WHAT YOU WILL DO ::
Look below for the line containing "PYTHONPATH=./luigi-wes-pipeline/pipeline/ nohup python3.6"; write out that line and each one after it to the end, exactly, and nothing else.

[Records contained in a dataset]
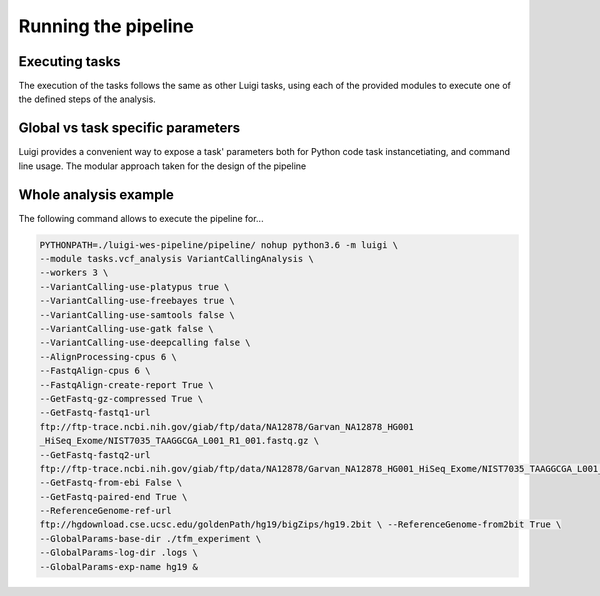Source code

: Running the pipeline
====================

Executing tasks
^^^^^^^^^^^^^^^

The execution of the tasks follows the same as other Luigi tasks,
using each of the provided modules to execute one of the defined steps 
of the analysis.

Global vs task specific parameters
^^^^^^^^^^^^^^^^^^^^^^^^^^^^^^^^^^

Luigi provides a convenient way to expose a task' parameters both for Python code 
task instancetiating, and command line usage. The modular approach taken for the 
design of the pipeline 

Whole analysis example
^^^^^^^^^^^^^^^^^^^^^^

The following command allows to execute the pipeline for...

.. code:: bash
   
   PYTHONPATH=./luigi-wes-pipeline/pipeline/ nohup python3.6 -m luigi \ 
   --module tasks.vcf_analysis VariantCallingAnalysis \ 
   --workers 3 \ 
   --VariantCalling-use-platypus true \ 
   --VariantCalling-use-freebayes true \ 
   --VariantCalling-use-samtools false \ 
   --VariantCalling-use-gatk false \ 
   --VariantCalling-use-deepcalling false \ 
   --AlignProcessing-cpus 6 \ 
   --FastqAlign-cpus 6 \ 
   --FastqAlign-create-report True \ 
   --GetFastq-gz-compressed True \ 
   --GetFastq-fastq1-url 
   ftp://ftp-trace.ncbi.nih.gov/giab/ftp/data/NA12878/Garvan_NA12878_HG001
   _HiSeq_Exome/NIST7035_TAAGGCGA_L001_R1_001.fastq.gz \ 
   --GetFastq-fastq2-url 
   ftp://ftp-trace.ncbi.nih.gov/giab/ftp/data/NA12878/Garvan_NA12878_HG001_HiSeq_Exome/NIST7035_TAAGGCGA_L001_R2_001.fastq.gz \ 
   --GetFastq-from-ebi False \ 
   --GetFastq-paired-end True \ 
   --ReferenceGenome-ref-url 
   ftp://hgdownload.cse.ucsc.edu/goldenPath/hg19/bigZips/hg19.2bit \ --ReferenceGenome-from2bit True \ 
   --GlobalParams-base-dir ./tfm_experiment \ 
   --GlobalParams-log-dir .logs \ 
   --GlobalParams-exp-name hg19 &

TASK RESPONSE ::
   PYTHONPATH=./luigi-wes-pipeline/pipeline/ nohup python3.6 -m luigi \ 
   --module tasks.vcf_analysis VariantCallingAnalysis \ 
   --workers 3 \ 
   --VariantCalling-use-platypus true \ 
   --VariantCalling-use-freebayes true \ 
   --VariantCalling-use-samtools false \ 
   --VariantCalling-use-gatk false \ 
   --VariantCalling-use-deepcalling false \ 
   --AlignProcessing-cpus 6 \ 
   --FastqAlign-cpus 6 \ 
   --FastqAlign-create-report True \ 
   --GetFastq-gz-compressed True \ 
   --GetFastq-fastq1-url 
   ftp://ftp-trace.ncbi.nih.gov/giab/ftp/data/NA12878/Garvan_NA12878_HG001
   _HiSeq_Exome/NIST7035_TAAGGCGA_L001_R1_001.fastq.gz \ 
   --GetFastq-fastq2-url 
   ftp://ftp-trace.ncbi.nih.gov/giab/ftp/data/NA12878/Garvan_NA12878_HG001_HiSeq_Exome/NIST7035_TAAGGCGA_L001_R2_001.fastq.gz \ 
   --GetFastq-from-ebi False \ 
   --GetFastq-paired-end True \ 
   --ReferenceGenome-ref-url 
   ftp://hgdownload.cse.ucsc.edu/goldenPath/hg19/bigZips/hg19.2bit \ --ReferenceGenome-from2bit True \ 
   --GlobalParams-base-dir ./tfm_experiment \ 
   --GlobalParams-log-dir .logs \ 
   --GlobalParams-exp-name hg19 &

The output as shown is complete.